Architizer News
Saving Luke Skywalker’s Home
July 9, 2012
Before the restoration; Photo: Hoylen Sue
Mark Dermul has been touring Tatooine for over a decade now. The 42-year-old Belgian “explorer” first visited Tunisia in 2001, when he began leading international Star Wars fans throughout the country’s stranger landscapes. But what constitutes the geographical extent of “the planet farthest from [the center of the universe]“, you may ask? Interestingly, the “planet” exists as a kind of meta-region, an irregulated and loosely connected network of crumbling film sets George Lucas first constructed when he began filming his six-part sci-fi saga some 35 years ago. Lucas abandoned the structures after he wrapped filming (both after The Return of the Jedi and Episodes I-III), leaving few to no plans in place for their preservation.

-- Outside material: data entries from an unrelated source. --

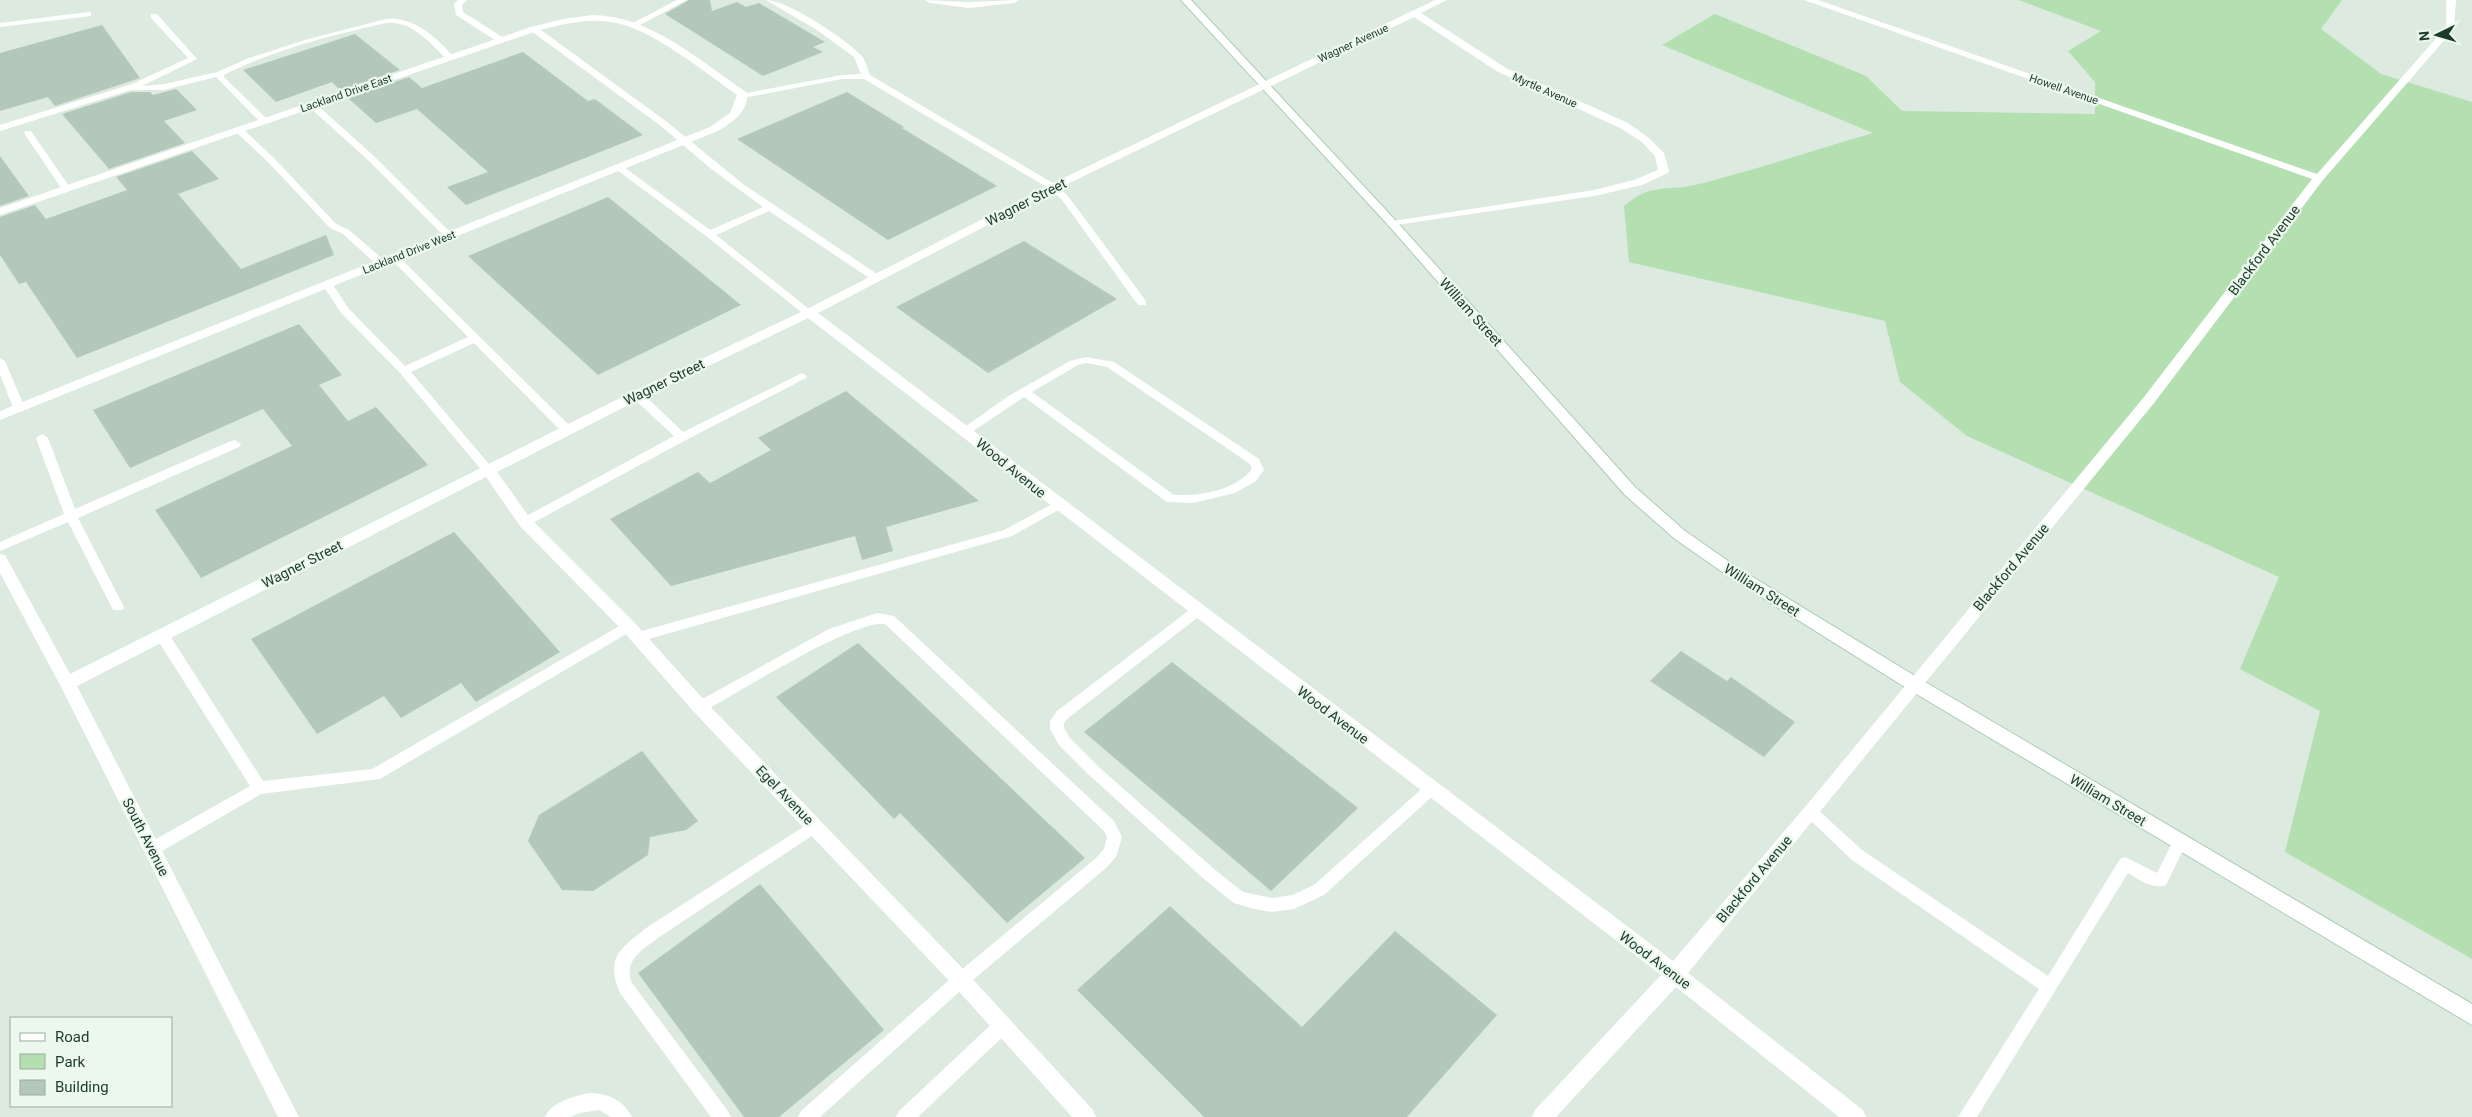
<svg xmlns="http://www.w3.org/2000/svg" width="2472" height="1117" font-family="Roboto,sans-serif">
	<style>
		.green { fill: #b3dfb1 }
		.building { fill: #b4c8ba }
		.lines { fill: none; stroke-linecap: round; stroke-linejoin: round }
		.secondary-casing { stroke: #aecbb7; stroke-width: 2 }
		.lane { fill: #fff; fill-rule: evenodd }
		.street { fill: #fff; fill-rule: evenodd }
		.secondary { fill: #fff; fill-rule: evenodd }
		.labels { text-anchor: middle; stroke-width: 4.5; stroke-linejoin: round; paint-order: stroke }
		.far-street-label { font-size: 11px; fill: #1c3b29; stroke: #ecf7ee }
		.street-label { font-size: 14px; fill: #1c3b29; stroke: #ecf7ee }
	</style>
	<rect width="100%" height="100%" fill="#dceadf"/>
	<!-- green -->
	<path class="green" d="M2019,0H2342L2321,29L2381,74L2472,102V959L2285,852L2320,711L2240,669L2279,577L1967,436L1900,382L1885,321L1629,262L1624,206C1651,182 1670,192 1699,184C1758,169 1815,150 1873,133L1662,45L1715,14L1866,76L1902,111L2095,114V82L2068,51L2101,31Z"/>
	<!-- building -->
	<g class="building">
		<polygon points="689,0 710,0 712,11 737,2 746,7 759,3 825,42 813,47 823,52 763,76 665,14"/>
		<polygon points="102,25 140,78 55,106 48,97 0,111 0,53"/>
		<polygon points="355,34 400,70 340,90 332,82 276,102 243,70"/>
		<polygon points="523,52 588,101 595,99 643,135 466,205 447,187 488,172 417,109 376,123 348,98 409,77 422,88"/>
		<polygon points="176,89 197,110 164,121 185,143 109,169 62,114 131,92 150,92 153,95"/>
		<polygon points="847,92 904,127 902,128 997,186 888,240 737,139"/>
		<polygon points="192,151 219,179 178,194 241,269 326,235 334,255 77,358 26,282 19,284 0,255 0,217 35,205 46,219 127,190 116,177"/>
		<polygon points="0,156 29,196 0,206"/>
		<polygon points="608,197 741,305 598,375 468,256"/>
		<polygon points="1024,241 1117,299 988,373 896,307"/>
		<polygon points="299,324 342,375 319,385 348,421 376,407 428,465 201,578 155,510 292,446 263,409 130,468 93,410"/>
		<polygon points="846,391 979,501 886,527 893,551 862,560 855,536 671,586 610,519 698,472 710,483 771,450 758,438"/>
		<polygon points="454,532 560,652 476,702 461,683 401,718 384,696 317,734 251,639"/>
		<polygon points="858,643 1085,858 1007,923 900,813 894,819 776,697"/>
		<polygon points="1681,651 1727,681 1731,677 1795,722 1764,757 1650,681"/>
		<polygon points="1172,662 1358,808 1271,891 1084,732"/>
		<polygon points="642,751 698,821 686,830 650,837 648,855 593,891 562,890 528,841 539,815"/>
		<polygon points="760,884 884,1030 779,1117 744,1117 638,973"/>
		<polygon points="1170,906 1302,1027 1395,931 1497,1015 1407,1117 1204,1117 1077,990"/>
	</g>
	<g class="lines">
		<defs>
			<polygon id="secondary" points="1181,0 1191,0 1397,222 1635,487 1685,531 1741,570 1920,679 2472,1004 2472,1025 1908,689 1731,578 1675,539 1625,495 1389,226"/>
		</defs>
		<!-- secondary casing -->
		<use href="#secondary" class="secondary-casing"/>
		<!-- lane -->
		<g class="lane">
			<polygon points="458,0 467,0 462,5 463,12 504,38 504,42 498,42 456,15 454,4"/>
			<polygon points="677,0 687,0 636,27 629,25"/>
			<path d="M766,0C787,0 844,38 860,54C865,58 867,68 870,75L1056,185L1068,196L1146,301V305H1138L1062,200L1050,189L864,79H842L738,99V95L741,94L842,75L861,74L854,57L817,30Z"/>
			<polygon points="88,12 91,12 91,16 0,27 0,23"/>
			<path d="M151,14H157L197,59L142,86L164,84L217,72L249,58L305,40L386,19C414,16 436,37 454,57L447,59C428,42 413,21 386,23C332,35 273,50 224,75V77L267,119V123H261L216,77L164,90H131L0,131V125L132,84L188,58L151,18Z"/>
			<polygon points="531,27 537,27 667,122 743,184 880,276 880,280 872,280 769,211 716,235 814,313 809,316 805,315 706,236 613,167 621,165 710,230 763,207 710,168 661,126 531,31"/>
			<polygon points="309,103 315,103 374,156 451,233 451,237 445,237 368,160 309,107"/>
			<polygon points="236,128 242,128 274,158 336,224 349,230 385,261 385,265 377,265 343,234 330,228 268,162 236,132"/>
			<polygon points="25,131 31,131 71,189 69,191 63,191 24,133"/>
			<polygon points="394,254 397,255 571,427 573,430 571,433 563,433 474,343 411,372 494,470 492,473 484,473 400,373 341,313 322,284 323,282 331,282 349,309 405,366 468,337 391,259 389,257"/>
			<path d="M1086,357L1114,362L1259,459L1264,470L1256,481L1235,493L1193,503L1167,502L1024,397L969,434H961L959,431L1007,397L1070,361ZM1086,363L1107,367L1237,455L1250,464L1252,469C1234,491 1200,496 1174,495L1032,392L1078,365Z"/>
			<polygon points="0,358 5,361 25,408 23,411 19,412 13,408 0,374"/>
			<polygon points="802,373 807,376 806,378 686,440 529,525 521,525 519,522 521,519 674,436 633,398 631,395 633,392 641,392 683,432"/>
			<polygon points="42,434 48,438 75,509 231,441 235,440 241,444 239,447 78,518 124,607 123,610 113,610 68,522 0,551 0,542 64,514 36,438"/>
			<polygon points="1058,501 1062,502 1064,505 1062,508 1012,536 638,642 633,641 631,637 633,633 638,632 1004,530"/>
			<polygon points="1197,606 1202,608 1203,611 1202,614 1067,719 1064,723 1064,728 1069,737 1099,767 1214,869 1243,892 1272,898 1292,895 1314,885 1426,785 1431,783 1436,785 1438,789 1436,793 1324,895 1294,909 1272,912 1254,909 1234,903 1204,879 1089,775 1059,745 1050,729 1050,721 1057,711 1192,608"/>
			<path d="M877,613L894,616L1114,821L1122,837L1116,857L1106,868L967,985L820,1117H798L801,1111L955,975L1096,858L1104,849L1107,837L1104,831L885,624C855,619 737,693 705,711L700,713L695,711L693,707L695,703L829,629Z"/>
			<polygon points="628,621 633,622 635,626 633,630 380,779 261,794 157,854 152,856 147,854 144,849 147,844 250,786 157,639 155,635 157,631 167,631 263,781 372,769"/>
			<path d="M1811,806L1816,808L1862,850L2048,976L2120,859L2125,857L2157,873L2175,837L2180,835L2185,837L2187,842L2166,885C2153,890 2139,880 2128,873L1977,1117H1958L2039,989L1852,860L1806,816L1804,812L1806,808Z"/>
			<path d="M814,820L819,821L821,826L819,831L661,936C645,948 622,960 632,983L728,1111L731,1117H711L620,993C604,957 622,947 649,926Z"/>
			<polygon points="1003,1017 1009,1019 1011,1025 1009,1031 918,1117 896,1117 899,1111 997,1019"/>
			<path d="M589,1093C607,1093 624,1100 632,1117H611L599,1110L580,1113L570,1117H545C551,1102 575,1096 589,1093Z"/>
		</g>
		<!-- street -->
		<g class="street">
			<polygon points="925,0 969,2 1019,0 1014,3 969,8 930,3"/>
			<polygon points="1435,0 1447,0 1421,13 1506,68 1628,123 1649,138 1664,153 1669,171 1668,173 1642,185 1594,196 1389,226 1387,224 1393,221 1594,190 1634,180 1658,170 1655,156 1642,142 1620,128 1498,72 1414,17 1057,189 818,313 1673,961 1805,807 2144,397 2312,179 1804,0 1818,0 2317,174 2446,27 2446,0 2456,0 2454,29 2323,180 2154,403 1688,973 1863,1110 1866,1117 1839,1117 1676,987 1556,1117 1532,1117 1535,1110 1661,975 808,318 642,398 497,472 530,518 634,622 706,702 968,974 1093,1110 1096,1117 1072,1117 954,986 694,712 622,630 520,526 486,477 77,686 299,1117 278,1117 60,685 0,573 0,554 5,555 70,674 632,392 805,310 1049,185"/>
			<path d="M593,15C651,16 700,61 746,92C751,110 731,123 718,131L0,420V411L710,127L730,113L737,95C704,72 649,26 610,22C585,18 561,25 537,31L0,215V208L531,27L563,19Z"/>
		</g>
		<!-- secondary -->
		<use href="#secondary" class="secondary"/>
	</g>
	<g class="labels">
		<!-- far-street labels -->
		<g class="far-street-label">
			<text transform="translate(1353 43) rotate(-25)" y="4">Wagner Avenue</text>
			<text transform="translate(2064 89) rotate(19)" y="4">Howell Avenue</text>
			<text transform="translate(1545 90) rotate(24)" y="4">Myrtle Avenue</text>
			<text transform="translate(346 93) rotate(-19)" y="4">Lackland Drive East</text>
			<text transform="translate(409 252) rotate(-22)" y="4">Lackland Drive West</text>
		</g>
		<!-- street labels -->
		<g class="street-label">
			<text transform="translate(1026 202) rotate(-27)" y="5">Wagner Street</text>
			<text transform="translate(2264 250) rotate(-53)" y="5">Blackford Avenue</text>
			<text transform="translate(1471 312) rotate(48)" y="5">William Street</text>
			<text transform="translate(664 382) rotate(-26)" y="5">Wagner Street</text>
			<text transform="translate(1011 468) rotate(39)" y="5">Wood Avenue</text>
			<text transform="translate(302 564) rotate(-27)" y="5">Wagner Street</text>
			<text transform="translate(2011 567) rotate(-50)" y="5">Blackford Avenue</text>
			<text transform="translate(1762 590) rotate(32)" y="5">William Street</text>
			<text transform="translate(1333 715) rotate(37)" y="5">Wood Avenue</text>
			<text transform="translate(785 795) rotate(46)" y="5">Egel Avenue</text>
			<text transform="translate(2108 800) rotate(31)" y="5">William Street</text>
			<text transform="translate(146 837) rotate(63)" y="5">South Avenue</text>
			<text transform="translate(1754 879) rotate(-50)" y="5">Blackford Avenue</text>
			<text transform="translate(1655 960) rotate(37)" y="5">Wood Avenue</text>
		</g>
	</g>
	<!-- legend -->
	<rect x="10" y="1017" width="162" height="90" fill="#ecf7ee" stroke="#99ac9f"/>
	<rect x="20" y="1033" width="25" height="8" fill="#ffffff" stroke="#99ac9f"/>
	<text x="55" y="1042" font-size="15" fill="#1c3b29">Road</text>
	<rect x="20" y="1054" width="25" height="15" fill="#b3dfb1" stroke="#99ac9f"/>
	<text x="55" y="1067" font-size="15" fill="#1c3b29">Park</text>
	<rect x="20" y="1080" width="25" height="15" fill="#b4c8ba" stroke="#99ac9f"/>
	<text x="55" y="1092" font-size="15" fill="#1c3b29">Building</text>
	<!-- north arrow -->
	<g transform="translate(2437 35) rotate(265)" stroke="#ecf7ee" stroke-width="4" paint-order="stroke">
	<path d="M0-4L9 19L0 12L-9 19Z" fill="#1c3b29"/>
	<text y="-8" font-size="14" font-weight="bold" text-anchor="middle" fill="#1c3b29">N</text>
	</g>
</svg>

Littered across the Tunisian paysage from the desert floor to the coastline, the sets have long attracted tourists, including Dermul who, when traveling along with 18 fellow “pioneers” in May 2010, was shocked to find the iconic igloo-like hut of the Lars Homestead in such rapidly deteriorating conditions. It was then that the erstwhile fan–Dermul tells NPR he first saw the films when he was 7, after which point he was “hooked”–embarked on the mission to save Luke Skywalker’s boyhood home (or whatever was left of it).